Friday, June 27, 2014

Pecan scab present and ready to spread

    The other day, a grower called to ask if I had seen any signs of pecan scab this year. If you remember, we had a serious problem with scab last year and lost a large part of our 'Giles' pecan crop to the disease.
     During our conversation, he mentioned that he had looked over his nut crop and found no trace of the disease. The photo at right shows a cluster of 'Giles' nuts I cut from a tree this afternoon.   Everything looks clean and healthy. However, a closer look over the entire shoot revealed that scab was very much present on the tree.

    Below the nut cluster pictured above and on last year's wood, I found a series of small scab lesions (photo at left). These black, scruffy lesions are one of the primary locations the disease overwinters on the tree. Under conditions of high humidity and warm temperatures, scab spores can be released from these lesions and infect expanding leaves or nuts.

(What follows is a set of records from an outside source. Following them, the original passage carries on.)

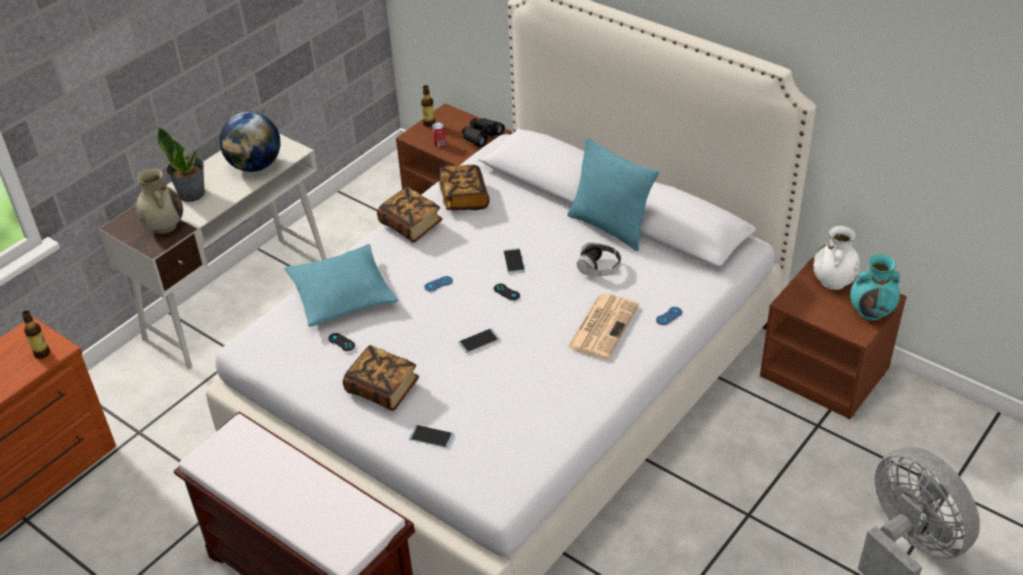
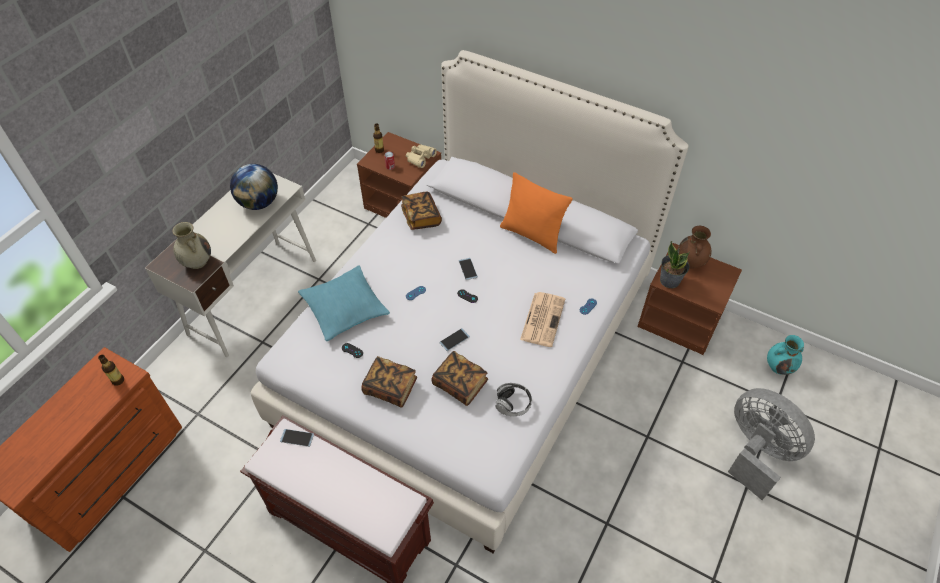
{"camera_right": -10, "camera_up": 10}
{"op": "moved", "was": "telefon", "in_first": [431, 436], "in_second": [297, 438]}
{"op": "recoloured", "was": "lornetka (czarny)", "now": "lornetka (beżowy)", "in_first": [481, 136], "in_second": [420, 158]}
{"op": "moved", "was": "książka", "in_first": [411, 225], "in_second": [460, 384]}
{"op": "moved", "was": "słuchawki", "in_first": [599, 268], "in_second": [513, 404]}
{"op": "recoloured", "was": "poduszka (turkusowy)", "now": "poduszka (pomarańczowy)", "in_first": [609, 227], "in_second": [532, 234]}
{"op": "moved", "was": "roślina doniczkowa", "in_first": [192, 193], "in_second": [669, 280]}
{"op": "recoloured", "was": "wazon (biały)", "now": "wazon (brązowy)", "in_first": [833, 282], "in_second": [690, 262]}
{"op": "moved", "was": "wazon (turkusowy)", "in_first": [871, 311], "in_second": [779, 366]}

    I looked carefully over each of the leaves on the entire fruiting shoot and discovered the terminal leaflets of one of the leaves were spotted with scab lesions (photo at right). The fact that only three leaflets on the shoot had numerous scab lesions tells me that we've had a single, very-brief scab-infection-period this Spring so far.
    How do I know that? First, I know that the scab fungus most effectively colonizes plant parts that are rapidly expanding. Second, I know that the terminal three leaflets are the last leaflets to expand when a new pecan leaf unfurls in the spring. Sometime this past Spring, weather conditions promoted the release of scab spores from old lesions. At the same time, these three leaflets were at the perfect point in their expansion to become infected by the disease. Weather conditions must have dried up quickly after this initial infection period because later expanding leaves show no sign of scab.
    The nuts pictured at the top of this post have stayed scab free so far this year because we applied a fungicide along with our casebearer spray and the nuts have yet enter their period of greatest susceptibility--rapid fruit enlargement. However, we must remain on our guard because scab can spread quickly under the right weather conditions.